→ **SUPPLIED ENTRIES**:
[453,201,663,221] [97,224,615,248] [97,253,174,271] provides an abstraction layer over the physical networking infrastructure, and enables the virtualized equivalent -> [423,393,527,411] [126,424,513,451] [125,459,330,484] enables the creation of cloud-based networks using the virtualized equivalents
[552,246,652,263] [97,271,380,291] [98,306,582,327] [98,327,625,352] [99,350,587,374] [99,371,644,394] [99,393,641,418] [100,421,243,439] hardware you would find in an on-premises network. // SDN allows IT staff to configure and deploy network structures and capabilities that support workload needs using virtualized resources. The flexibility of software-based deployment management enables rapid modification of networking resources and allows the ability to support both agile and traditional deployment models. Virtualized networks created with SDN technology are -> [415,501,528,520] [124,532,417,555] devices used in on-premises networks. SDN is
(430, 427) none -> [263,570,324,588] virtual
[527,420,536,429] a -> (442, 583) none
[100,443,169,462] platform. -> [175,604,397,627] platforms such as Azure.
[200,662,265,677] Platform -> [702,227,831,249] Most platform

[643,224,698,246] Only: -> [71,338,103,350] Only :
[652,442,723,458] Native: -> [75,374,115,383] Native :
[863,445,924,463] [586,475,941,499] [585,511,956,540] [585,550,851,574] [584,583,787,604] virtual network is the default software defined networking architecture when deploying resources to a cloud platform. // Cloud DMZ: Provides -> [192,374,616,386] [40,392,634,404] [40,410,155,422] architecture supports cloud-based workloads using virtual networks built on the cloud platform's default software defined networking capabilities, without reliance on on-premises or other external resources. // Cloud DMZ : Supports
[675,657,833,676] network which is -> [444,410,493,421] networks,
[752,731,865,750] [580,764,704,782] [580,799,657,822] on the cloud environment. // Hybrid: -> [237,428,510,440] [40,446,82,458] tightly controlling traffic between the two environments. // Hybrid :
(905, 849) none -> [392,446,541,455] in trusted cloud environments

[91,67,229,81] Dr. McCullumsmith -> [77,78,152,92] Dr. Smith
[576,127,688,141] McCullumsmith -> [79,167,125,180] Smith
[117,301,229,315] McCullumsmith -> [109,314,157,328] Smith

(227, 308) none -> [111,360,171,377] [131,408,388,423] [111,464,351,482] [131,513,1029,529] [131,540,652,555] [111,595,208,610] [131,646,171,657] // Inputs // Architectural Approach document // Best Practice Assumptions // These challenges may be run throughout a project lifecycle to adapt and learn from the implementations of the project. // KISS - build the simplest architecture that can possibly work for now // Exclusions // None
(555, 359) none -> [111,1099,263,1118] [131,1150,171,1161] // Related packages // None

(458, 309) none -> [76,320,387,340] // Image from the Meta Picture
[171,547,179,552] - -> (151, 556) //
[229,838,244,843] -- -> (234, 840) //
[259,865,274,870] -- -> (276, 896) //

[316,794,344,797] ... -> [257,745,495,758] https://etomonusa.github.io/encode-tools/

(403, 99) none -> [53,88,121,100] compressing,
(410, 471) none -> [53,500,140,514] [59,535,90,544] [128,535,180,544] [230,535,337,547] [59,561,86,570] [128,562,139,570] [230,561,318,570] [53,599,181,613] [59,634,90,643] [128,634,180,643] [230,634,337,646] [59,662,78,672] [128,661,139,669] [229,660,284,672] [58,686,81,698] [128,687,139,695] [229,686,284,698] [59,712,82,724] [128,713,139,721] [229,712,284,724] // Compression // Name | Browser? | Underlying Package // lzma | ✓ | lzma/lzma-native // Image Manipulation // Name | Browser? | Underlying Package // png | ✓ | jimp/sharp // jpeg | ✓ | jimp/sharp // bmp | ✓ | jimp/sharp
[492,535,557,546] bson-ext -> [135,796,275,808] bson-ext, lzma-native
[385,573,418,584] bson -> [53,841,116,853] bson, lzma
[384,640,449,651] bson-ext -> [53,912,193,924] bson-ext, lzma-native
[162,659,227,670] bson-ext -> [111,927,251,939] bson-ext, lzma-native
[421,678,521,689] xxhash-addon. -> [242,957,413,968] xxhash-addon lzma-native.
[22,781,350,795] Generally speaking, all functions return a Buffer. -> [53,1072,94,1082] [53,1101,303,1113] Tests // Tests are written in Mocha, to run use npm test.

→ **THE TASK**:
Only the lines of the data holding the string "environments" are wanted; copy each of them.

→ **EXERCISE SOLUTION**:
[752,731,865,750] [580,764,704,782] [580,799,657,822] on the cloud environment. // Hybrid: -> [237,428,510,440] [40,446,82,458] tightly controlling traffic between the two environments. // Hybrid :
(905, 849) none -> [392,446,541,455] in trusted cloud environments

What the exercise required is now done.